Wednesday, 19 March 2008

SOOPZ Product Trial for Bloggers

I found this on PSFK and Springwise so it's pretty hot. It picks up on a desire of food and drink brands to tap into the burgeoning world of food and drink blogging.

"SOOPZ is a network of food bloggers. Ever so often, we’ll get approached by someone who wants to raise awareness for their food products online (like me and my dulce). The SOOPZ network is perfect for this, because I haven’t met a food blogger yet that doesn’t love free food.

Over time, the network will grow and the amount of food we give away will increase. For now, we’re a happy family of about 200 food bloggers (we call them Sooper Heroes) ready to taste some of what you’ve got. Want to become a Sooper Hero?"

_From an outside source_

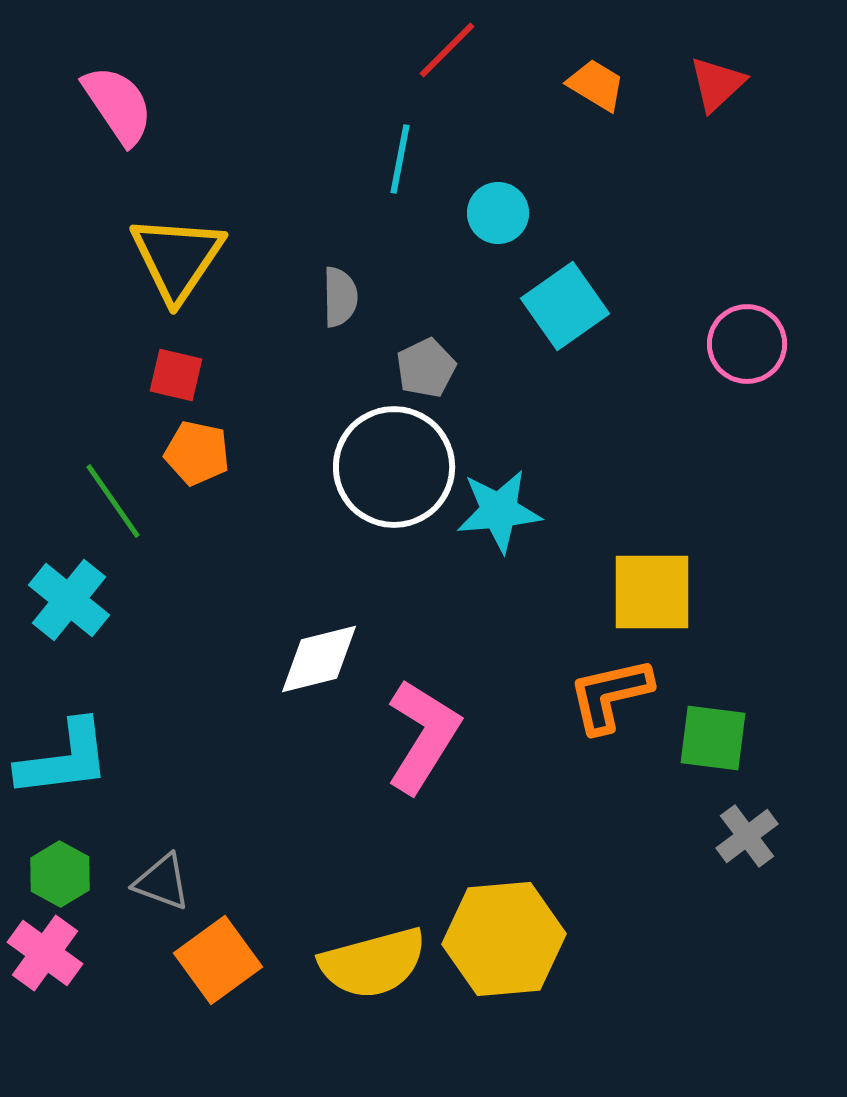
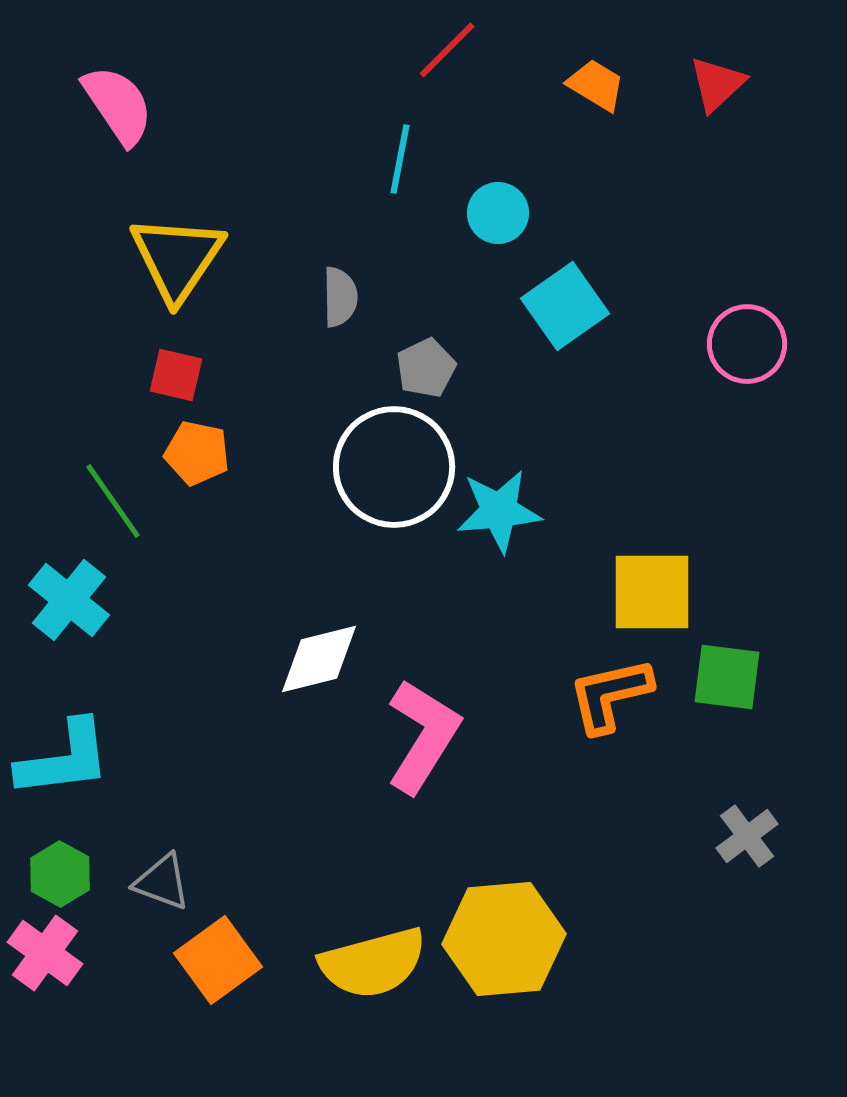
green square: moved 14 px right, 61 px up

Here's the chat from Springwise:

"There's no such thing as a free lunch—unless, of course, you happen to be a food blogger. Food manufacturers tend to be liberal with their samples when it comes to gaining exposure through influential voices, and one New Orleans-based blogger has turned that into a defining feature of his site.

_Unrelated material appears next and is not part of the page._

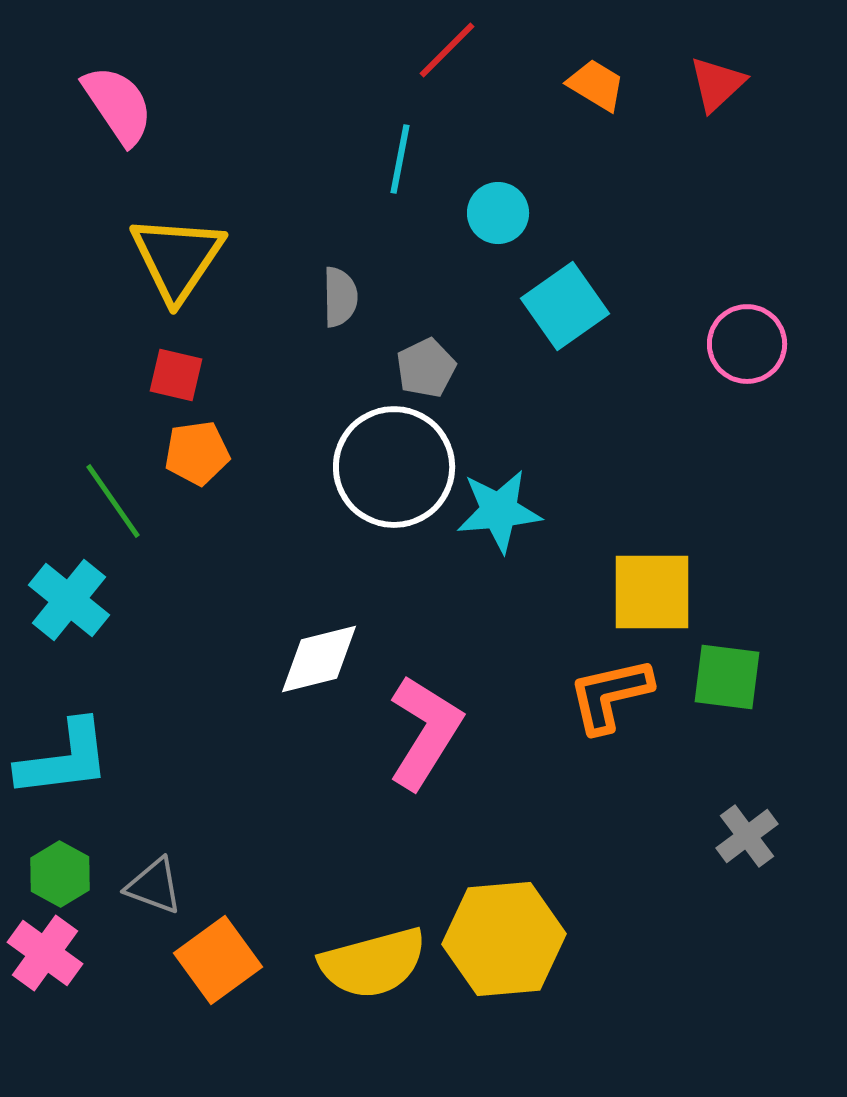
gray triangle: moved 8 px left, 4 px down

On, Blake Killian has developed SOOPZ, a network of 200 or so readers who are also food bloggers—"Sooper Heroes," as he calls them. Manufacturers send multiple samples of a particular item to Blake, who announces that they will be given away through his site. Registered Sooper Heroes can then sign up to receive some in exchange for at least the possibility that they'll write about them on their own blogs. Most recently, for instance, TCHO—the chocolatier we featured not long ago on our own pages—donated a bunch of its chocolate bars for giveaway to the SOOPZ network. Before that it was Sucre chocolate. Since the site's founding last May, Blake has even started developing a line of his own products, starting with Peanut Butter Dulce de Leche—of which he's given away more than a hundred jars through the site. Future plans include videos and a cookbook as well, Blake says.

Whereas food brands have increasingly begun seeking out blog exposure, traditionally that's happened just one blog at a time, and on the brands' own initiative. By acting as an intermediary, is turning that model on its head and giving companies quick access to many bloggers in one shot. Bloggers get free food, companies get free publicity, and everyone gets happy. If you're in food, better start lining up now...!"

I wonder whether this would be a good move for any of our brands?